6. Values education, for better or for worse, is carried out in a more powerful way by
Mass Media.
 Teachers must be aware that values education does not begin and end in the classroom,
not even in the school.
 An enlightened mass media producing quality material would indeed enhance, reinforce
and hasten values education throughout the country. Thus, the teachers and media no longer
need to be at cross-purposes, but true and real partners in values education.
The teachers have a special, critical role developing values in the students with
regard to radio and television programs and printed materials. The schools and teachers
can integrate mass media education in the curriculum and so influence the students on
what newspaper, magazines and books to read. They can guide their choice of radio and
TV programs to listen and watch.
In this are both the teachers and development communicators must forge a
tight partnership. There are ways mass media practitioners can cater to the needs of
value development.

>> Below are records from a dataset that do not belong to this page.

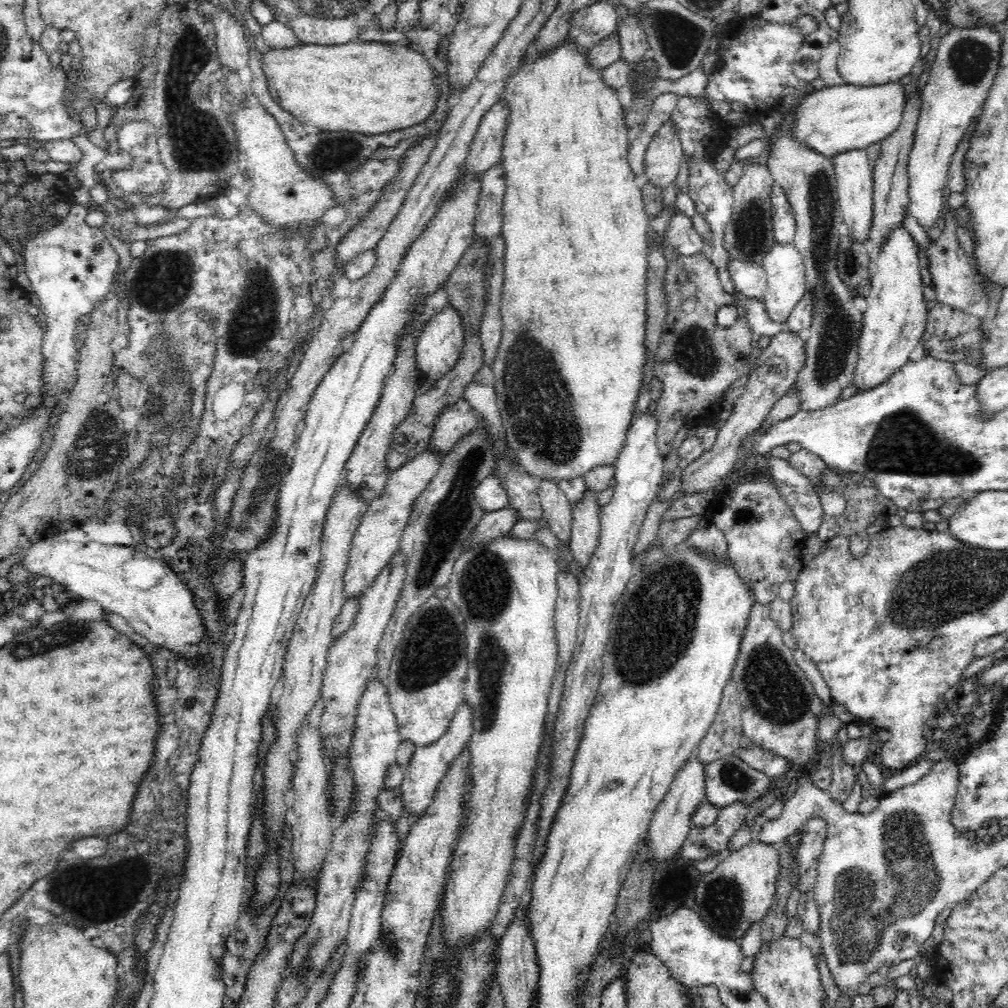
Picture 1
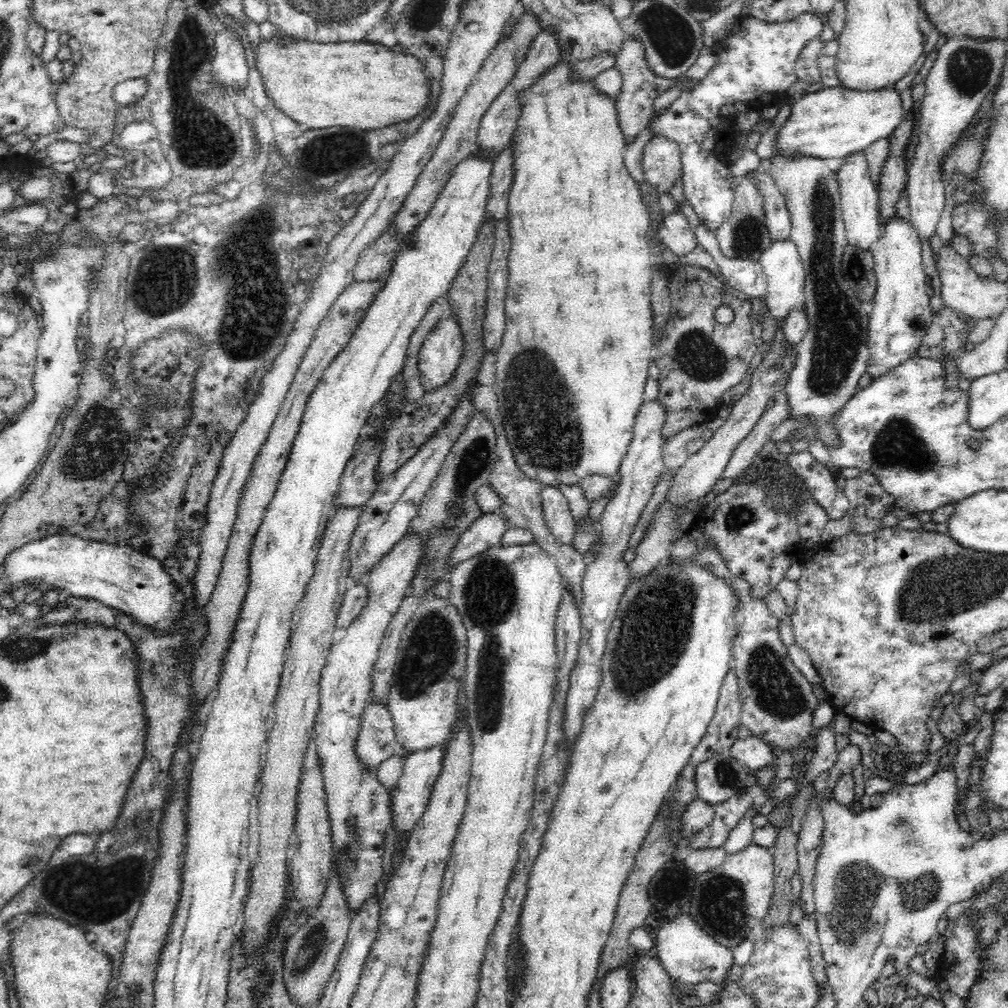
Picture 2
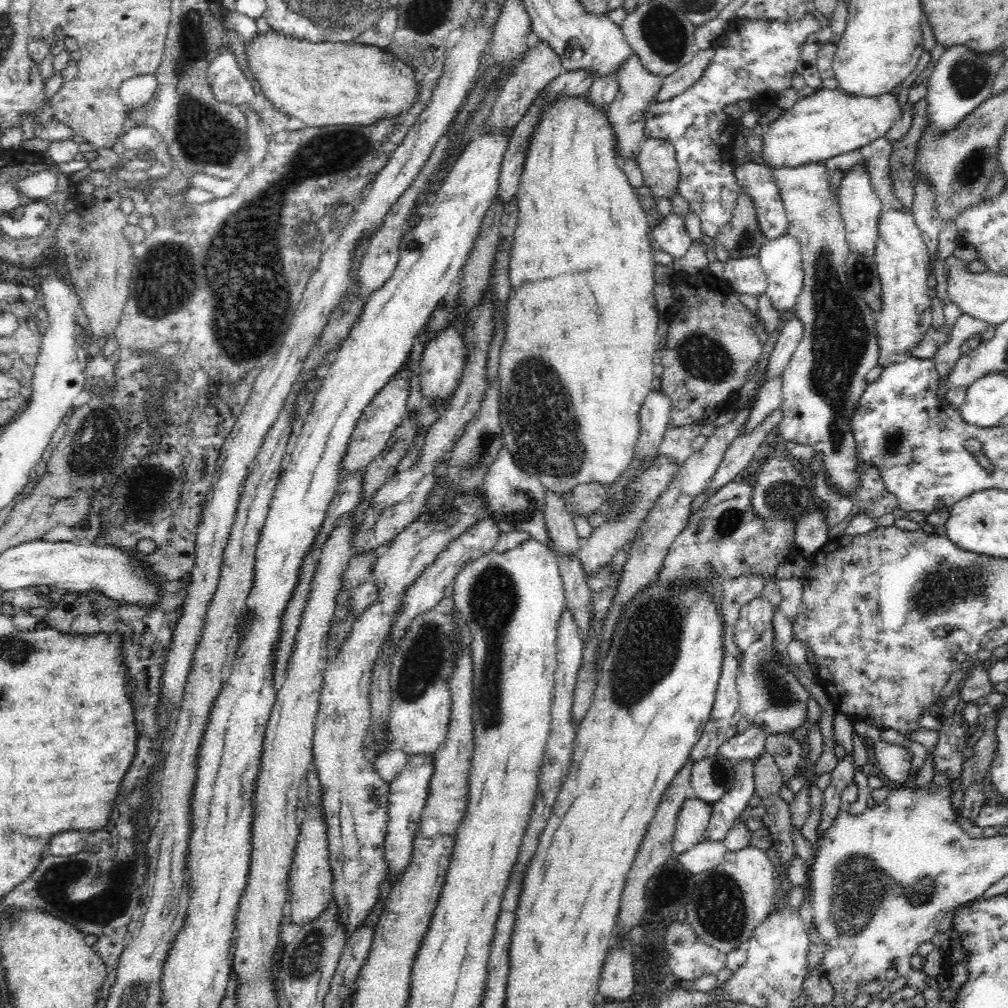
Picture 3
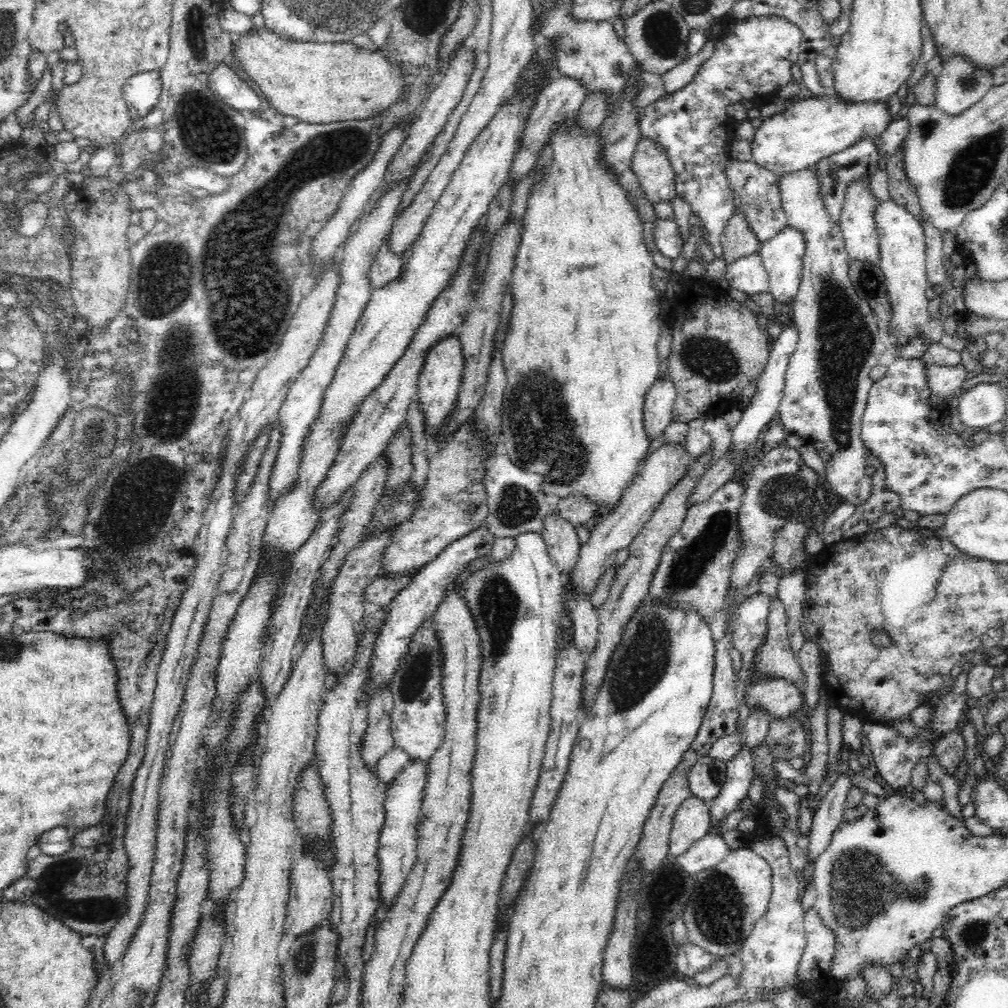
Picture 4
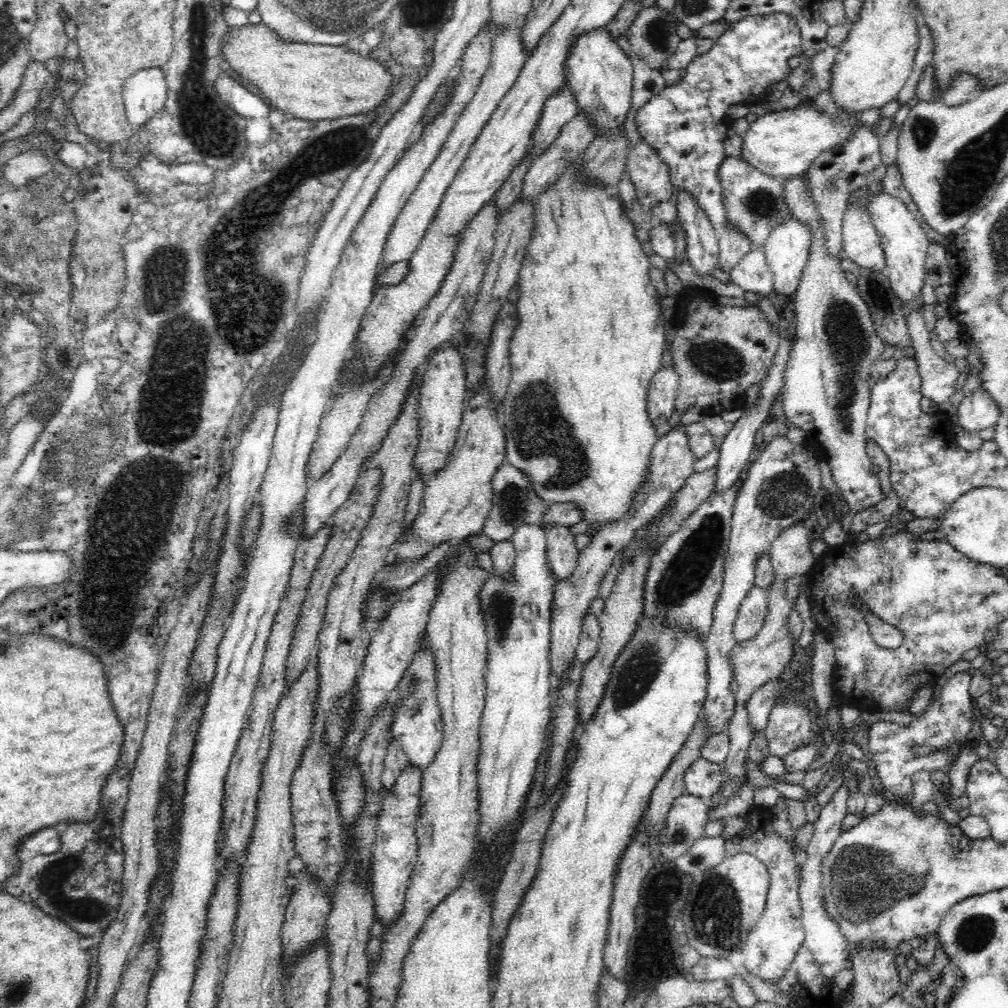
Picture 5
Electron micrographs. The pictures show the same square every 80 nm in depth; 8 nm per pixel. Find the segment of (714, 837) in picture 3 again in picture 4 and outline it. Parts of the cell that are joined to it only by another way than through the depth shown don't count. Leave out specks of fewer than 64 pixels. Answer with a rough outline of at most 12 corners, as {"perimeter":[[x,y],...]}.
{"perimeter":[[744,746],[725,763],[726,784],[709,804],[712,826],[738,810],[755,776]]}

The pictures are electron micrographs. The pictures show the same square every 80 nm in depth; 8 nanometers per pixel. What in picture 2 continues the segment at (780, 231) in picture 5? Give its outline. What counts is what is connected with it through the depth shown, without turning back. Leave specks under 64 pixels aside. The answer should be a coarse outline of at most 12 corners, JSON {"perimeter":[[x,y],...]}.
{"perimeter":[[792,239],[760,255],[767,308],[778,321],[804,302],[805,268]]}

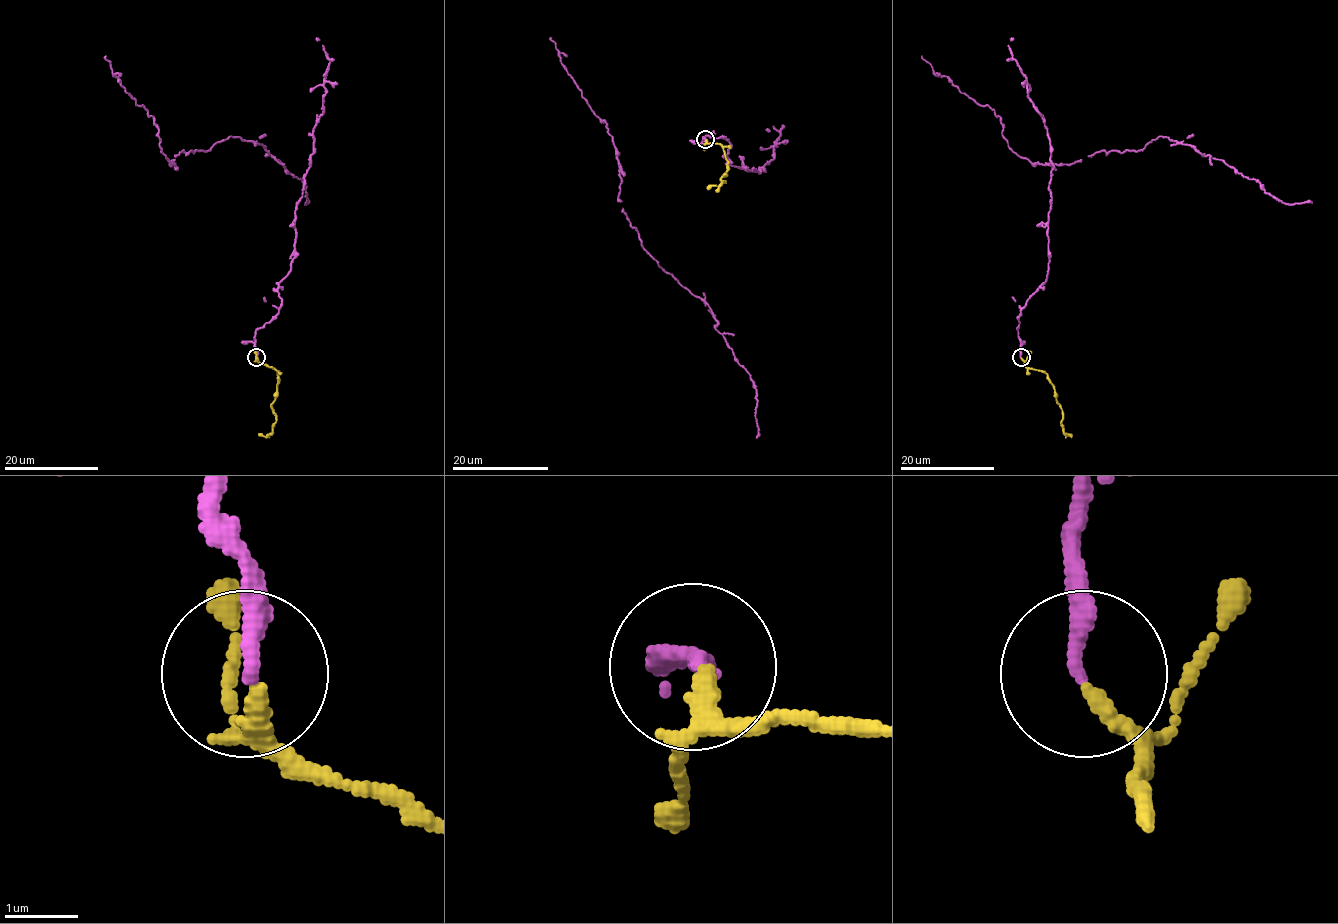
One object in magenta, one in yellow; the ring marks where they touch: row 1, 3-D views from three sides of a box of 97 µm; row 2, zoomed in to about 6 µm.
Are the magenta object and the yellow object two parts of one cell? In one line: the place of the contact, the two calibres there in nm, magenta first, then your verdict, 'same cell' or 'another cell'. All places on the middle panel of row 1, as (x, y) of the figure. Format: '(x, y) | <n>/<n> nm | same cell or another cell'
(705, 139) | 240/180 nm | same cell

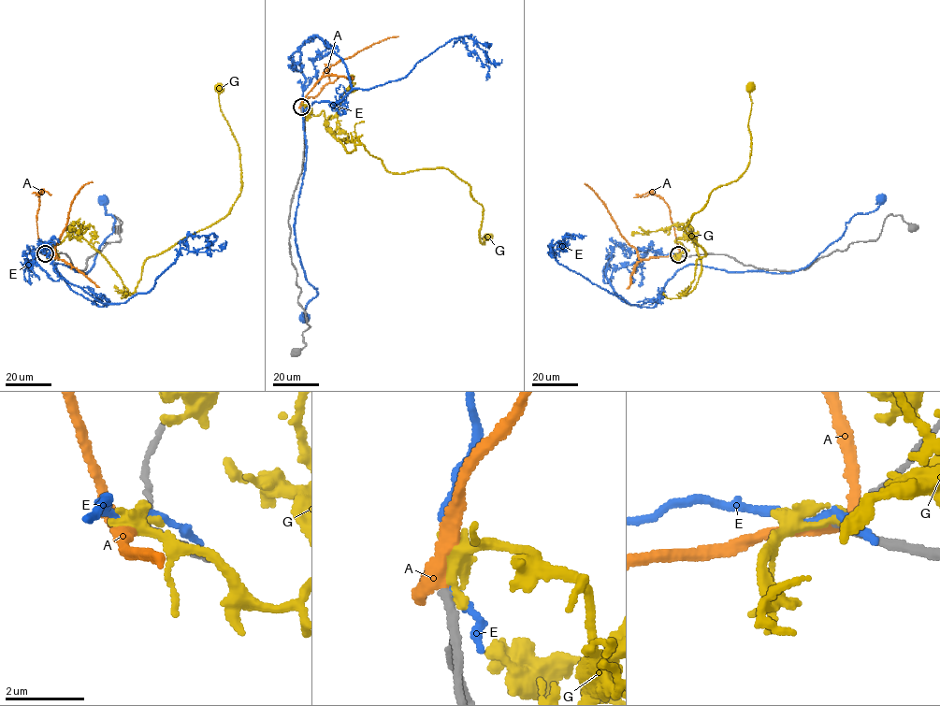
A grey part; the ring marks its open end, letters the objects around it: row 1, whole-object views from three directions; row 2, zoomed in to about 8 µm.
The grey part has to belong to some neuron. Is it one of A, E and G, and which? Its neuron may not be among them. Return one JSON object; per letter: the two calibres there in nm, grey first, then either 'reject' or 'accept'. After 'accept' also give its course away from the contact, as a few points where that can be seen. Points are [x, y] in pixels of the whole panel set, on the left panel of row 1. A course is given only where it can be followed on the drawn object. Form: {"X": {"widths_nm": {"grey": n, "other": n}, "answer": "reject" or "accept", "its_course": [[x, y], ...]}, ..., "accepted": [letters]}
{"A": {"widths_nm": {"grey": 160, "other": 280}, "answer": "accept", "its_course": [[45, 253], [56, 257], [54, 248], [65, 226], [71, 202], [82, 186], [92, 182]]}, "E": {"widths_nm": {"grey": 160, "other": 200}, "answer": "reject"}, "G": {"widths_nm": {"grey": 180, "other": 240}, "answer": "reject"}, "accepted": ["A"]}

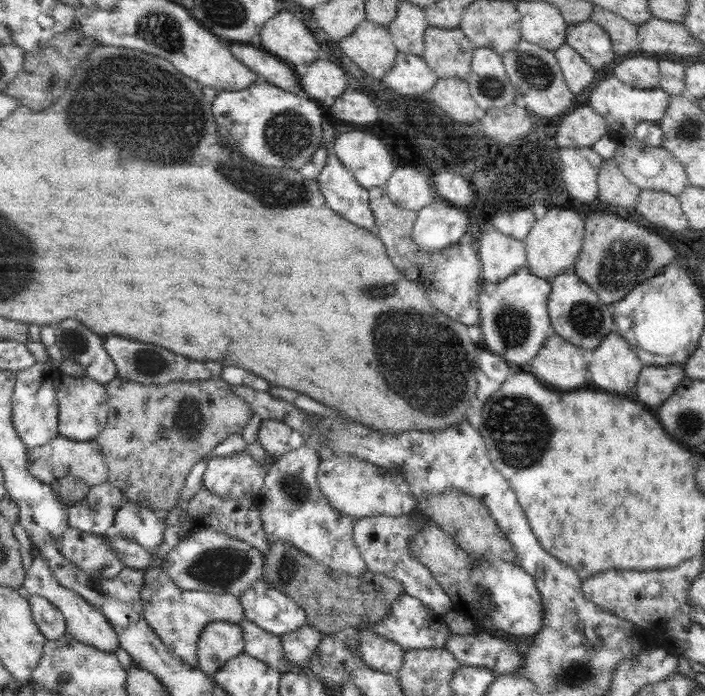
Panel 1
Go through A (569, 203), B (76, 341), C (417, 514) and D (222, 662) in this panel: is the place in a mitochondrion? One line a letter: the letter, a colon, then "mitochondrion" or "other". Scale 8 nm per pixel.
A: other
B: mitochondrion
C: other
D: other

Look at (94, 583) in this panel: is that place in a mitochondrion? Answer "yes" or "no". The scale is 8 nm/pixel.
no

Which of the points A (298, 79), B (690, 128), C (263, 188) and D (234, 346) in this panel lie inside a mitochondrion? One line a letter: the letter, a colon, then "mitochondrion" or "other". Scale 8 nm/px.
A: other
B: mitochondrion
C: mitochondrion
D: other

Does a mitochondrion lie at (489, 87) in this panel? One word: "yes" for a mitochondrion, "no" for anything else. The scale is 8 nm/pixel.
yes

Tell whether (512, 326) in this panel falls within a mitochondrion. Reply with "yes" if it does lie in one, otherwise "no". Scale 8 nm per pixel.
yes

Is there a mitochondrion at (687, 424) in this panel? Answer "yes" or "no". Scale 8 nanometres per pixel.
yes

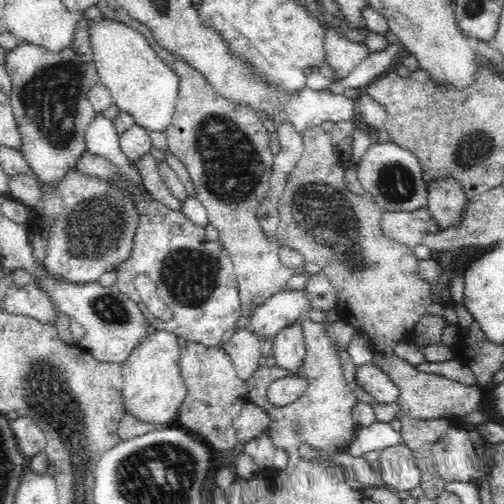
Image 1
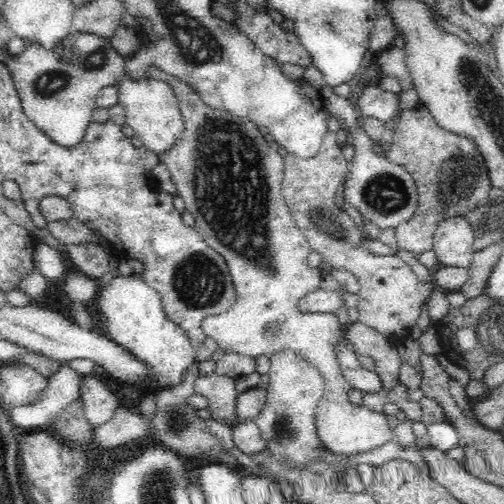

The mass media must explore different ways of supporting and
complementing teachers’ efforts.
Conversely, the teachers’ wholehearted support is definitely required in
development-oriented mass media projects.
Teachers may have to exert more effort in guiding students and pupils, by way
of assignments or suggestions, towards wholesome and values-laden reading materials
and broadcast programs. This would mean greater media consciousness for the
teachers. Those in development communication are aware of this and will help in any
way to light this burden.
 Example: Regular workshops and review sessions.

Ending:
The influence of media on the youth is no longer a matter of conjecture. It has the
potential for good as well as for bad. But then, Media can be turned into a positive instrument
for developing values.
Through the media we receive information, acquire vicarious experiences, and develop
attitudes and values that otherwise would not be within their reach. In this way, the media are
performing the function of educators and teachers.